Les Moutons électriques – epub 325 pages (384 pages version papier)

Le Royaume du Demi-Loup est gouverné par Aldemar. L’Histoire ne retiendra pas d’Aldemar qu’il fût un “grand roi”. Par facilité (parce que roi ce n’est pas un boulot simple), il confie une partie de son royaume, les Éponas, à son frère Caldamir, lui offrant les mêmes prérogatives et le titre d’Écho-du-Roi. Lui reste gouverner à Véridienne, la capitale du royaume. Avec une particularité : les troupes armées et l’élite de ces dernières, les Chats, sont à issues, basées et fidèles aux terres des Éponas avant tout. C’est là un grand risque que prend Aldemar. Ce n’est pas le seul. Aldemar a deux enfants : un fils Aldemor et une fille Malvane. Il envoie son fils, à peine sorti de l’enfance, guerroyer contre les Terres de l’Est. Toutes les guerres contre l’Est se sont soldées par des échecs cuisants, même si l’Est s’est toujours gardé de tenter une annexion du Demi-Loup. Aldemar a aussi trahi l’une des plus anciennes tradition du Demi-Loup. À sa naissance, chaque enfant de la famille royale se voit attribuer un Suivant : un enfant de même sexe né un jour après lui. Il est trouvé par le Roi en personne – obligé d’arpenter le royaume en personne pour dénicher l’enfant, dusse-t-il y passer des semaines – et arraché à sa famille pour intégrer la cour. Un Suivant ou une Suivante n’est pas un domestique ou un conseiller, il ne quitte plus le prince ou la princesse et entre dans l’ordre de succession. Il est arrivé, par le passé, que des Suivants accèdent au trône. La tradition, séculaire, est bafouée lorsque Aldemar dote sa fille, Malvane, de deux suivantes,  Cathelle et Nersès. Sa quête ayant été des plus difficiles, il a enfreint la première règle en ramenant Nersés, née deux jours après la Malvane. Cela porte malheur dans un royaume englué dans ses us et coutumes. Lorsque Caldamir décède, sa fille Calvina, fuit, accompagnée de sa suivante Lufthilde, à Véridienne.
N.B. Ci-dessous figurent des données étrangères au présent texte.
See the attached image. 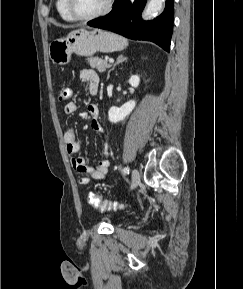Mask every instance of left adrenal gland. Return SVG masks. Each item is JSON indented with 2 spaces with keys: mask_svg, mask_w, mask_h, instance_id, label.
<instances>
[{
  "mask_svg": "<svg viewBox=\"0 0 243 289\" xmlns=\"http://www.w3.org/2000/svg\"><path fill=\"white\" fill-rule=\"evenodd\" d=\"M126 60H127V57H124L123 54L119 55L117 60H116V62H115V64L113 65L112 69L108 72V78H109L110 72L115 69L116 65H118L119 63H122V62H124Z\"/></svg>",
  "mask_w": 243,
  "mask_h": 289,
  "instance_id": "1",
  "label": "left adrenal gland"
}]
</instances>
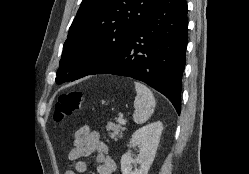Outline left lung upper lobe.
Segmentation results:
<instances>
[{"label":"left lung upper lobe","mask_w":249,"mask_h":174,"mask_svg":"<svg viewBox=\"0 0 249 174\" xmlns=\"http://www.w3.org/2000/svg\"><path fill=\"white\" fill-rule=\"evenodd\" d=\"M158 1L83 0L64 43L56 82L74 81L111 66Z\"/></svg>","instance_id":"1"}]
</instances>
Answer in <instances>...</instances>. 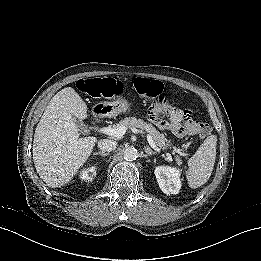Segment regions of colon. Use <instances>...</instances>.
<instances>
[{
	"instance_id": "colon-1",
	"label": "colon",
	"mask_w": 261,
	"mask_h": 261,
	"mask_svg": "<svg viewBox=\"0 0 261 261\" xmlns=\"http://www.w3.org/2000/svg\"><path fill=\"white\" fill-rule=\"evenodd\" d=\"M136 91L148 98H152L153 104L150 108V112L153 116L158 117L161 120L163 115L169 118L171 130L177 136H183L188 133V127L182 124L184 119H189V110H179L173 104H171L166 98L162 97L163 85L160 81L137 77L133 80ZM76 87L81 92L91 97H112L117 95L121 91V83L112 78H90L81 79L76 82ZM202 134L209 133V126L206 123L197 121L194 123Z\"/></svg>"
}]
</instances>
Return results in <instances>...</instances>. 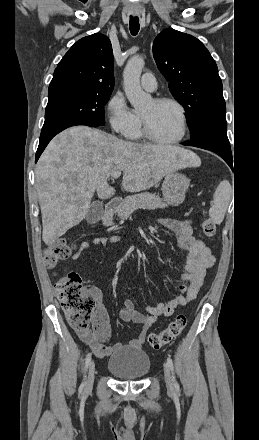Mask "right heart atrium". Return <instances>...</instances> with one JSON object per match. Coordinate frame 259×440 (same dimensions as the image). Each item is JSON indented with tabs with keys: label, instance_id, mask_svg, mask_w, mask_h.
Instances as JSON below:
<instances>
[{
	"label": "right heart atrium",
	"instance_id": "right-heart-atrium-1",
	"mask_svg": "<svg viewBox=\"0 0 259 440\" xmlns=\"http://www.w3.org/2000/svg\"><path fill=\"white\" fill-rule=\"evenodd\" d=\"M105 111L110 128L116 134L128 136L138 122L136 113L128 106L121 92L109 98Z\"/></svg>",
	"mask_w": 259,
	"mask_h": 440
}]
</instances>
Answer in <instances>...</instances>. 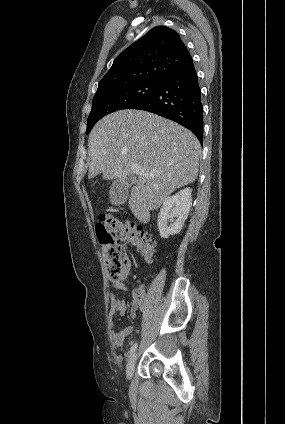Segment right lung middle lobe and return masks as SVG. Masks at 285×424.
Returning <instances> with one entry per match:
<instances>
[{
  "mask_svg": "<svg viewBox=\"0 0 285 424\" xmlns=\"http://www.w3.org/2000/svg\"><path fill=\"white\" fill-rule=\"evenodd\" d=\"M162 84V81H139L97 91L92 101L86 134L104 116L131 108L134 104L153 95Z\"/></svg>",
  "mask_w": 285,
  "mask_h": 424,
  "instance_id": "1",
  "label": "right lung middle lobe"
}]
</instances>
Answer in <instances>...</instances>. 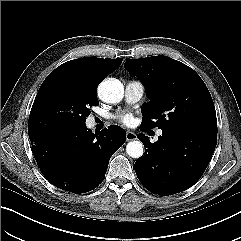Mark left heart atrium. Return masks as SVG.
<instances>
[{
	"mask_svg": "<svg viewBox=\"0 0 241 241\" xmlns=\"http://www.w3.org/2000/svg\"><path fill=\"white\" fill-rule=\"evenodd\" d=\"M119 121L125 125H131L133 123V118L129 114H124L118 117Z\"/></svg>",
	"mask_w": 241,
	"mask_h": 241,
	"instance_id": "obj_1",
	"label": "left heart atrium"
}]
</instances>
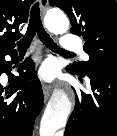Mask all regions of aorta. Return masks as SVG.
I'll return each instance as SVG.
<instances>
[{
  "mask_svg": "<svg viewBox=\"0 0 117 136\" xmlns=\"http://www.w3.org/2000/svg\"><path fill=\"white\" fill-rule=\"evenodd\" d=\"M46 26L54 34H63L69 28L68 18L58 10H51L46 15ZM72 111V103L68 95L56 90L49 100L40 123V136H56Z\"/></svg>",
  "mask_w": 117,
  "mask_h": 136,
  "instance_id": "obj_1",
  "label": "aorta"
}]
</instances>
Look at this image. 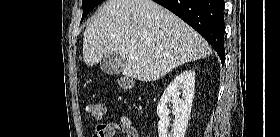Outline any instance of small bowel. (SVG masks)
<instances>
[{
	"label": "small bowel",
	"instance_id": "1",
	"mask_svg": "<svg viewBox=\"0 0 280 137\" xmlns=\"http://www.w3.org/2000/svg\"><path fill=\"white\" fill-rule=\"evenodd\" d=\"M117 132L122 133L124 137H139L135 127L130 125L125 118L121 123L108 122L97 125L93 137H115Z\"/></svg>",
	"mask_w": 280,
	"mask_h": 137
}]
</instances>
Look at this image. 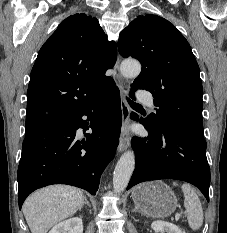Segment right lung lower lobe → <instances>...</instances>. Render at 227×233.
Here are the masks:
<instances>
[{"label":"right lung lower lobe","instance_id":"right-lung-lower-lobe-1","mask_svg":"<svg viewBox=\"0 0 227 233\" xmlns=\"http://www.w3.org/2000/svg\"><path fill=\"white\" fill-rule=\"evenodd\" d=\"M121 117L114 82L109 92L82 111L25 135L18 167L19 208L31 192L52 184L80 187L95 195L102 171L115 155ZM78 128L83 132L91 128L92 133L81 138Z\"/></svg>","mask_w":227,"mask_h":233}]
</instances>
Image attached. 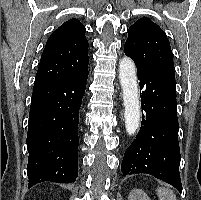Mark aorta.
I'll use <instances>...</instances> for the list:
<instances>
[{
	"instance_id": "aorta-1",
	"label": "aorta",
	"mask_w": 201,
	"mask_h": 200,
	"mask_svg": "<svg viewBox=\"0 0 201 200\" xmlns=\"http://www.w3.org/2000/svg\"><path fill=\"white\" fill-rule=\"evenodd\" d=\"M119 78L123 91L125 127L129 135L136 133L140 122V101L135 64L129 57L119 63Z\"/></svg>"
}]
</instances>
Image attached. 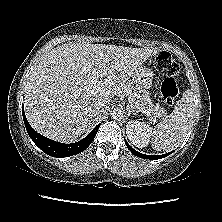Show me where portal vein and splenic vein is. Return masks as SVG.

Le premier tome des Récits du Demi-Loup se concentrent sur la jeunesse des deux princesses et des trois suivantes. Cinq jeunes filles aux relations compliquées, aux caractères bien trempés et qui me sont devenues très vite totalement insupportables. Il m’est arrivé, avec Véridienne, la même mésaventure qu’avec L’Assassin Royal. Le même agacement vis-à-vis des personnages – princesses gâtées qu’on laisse se gâter encore plus, suivantes écervelées, alternant gamineries et mesquineries dans une immaturité à faire pleurer – que vis à vis du geignard Fitz. Et le même ennui sur la durée de suivre leur vie et leurs aventures, même si le monde imaginé par Chloé Chevalier me semble bien plus riche et intéressant (la taille / place du Royaume du Demi-Loup dans l’ordre du monde et sa déliquescence notamment) que celui que proposait Robin Hobb (je m’attache peut-être plus aux détails à présent). Avec Fitz, j’avais tenu sur les deux premiers tomes publiés en poche et abandonné à la lecture du troisième. Ce qui a sauvé ma lecture de Véridienne, c’est sa construction narrative, admirable, à plusieurs voix et par le biais de journaux intimes, de rapports, de lettres. Bien entendu, au fur et à mesure que les cinq filles grandissent, les responsabilités de leur position les rattrapent et elles se réveillent. Leurs difficultés à les endosser sont amplifiées par leur manque d’éducation militaire, politique, stratégique. En conséquence, leurs actions restent d’une confondante naïveté. Tout au long de ma lecture, j’avais l’impression d’avoir en permanence sous le nez des ados capricieuses. Le tout est voulu, totalement maîtrisé et vraiment bien fait. Véridienne est, objectivement, un bon roman, un premier tome qui prend son temps pour installer une histoire prometteuse et des personnages réalistes. Cependant, quand, comme moi, on commence à apprécier le mécanisme de l’histoire plus que l’histoire elle-même, à chercher à les fils de causes et conséquences qui relient les actes des personnages, c’est bien le signe qu’on est “sorti” de sa lecture. Et que la rencontre ne se fait pas.  Je m’abstiendrai donc pour la suite.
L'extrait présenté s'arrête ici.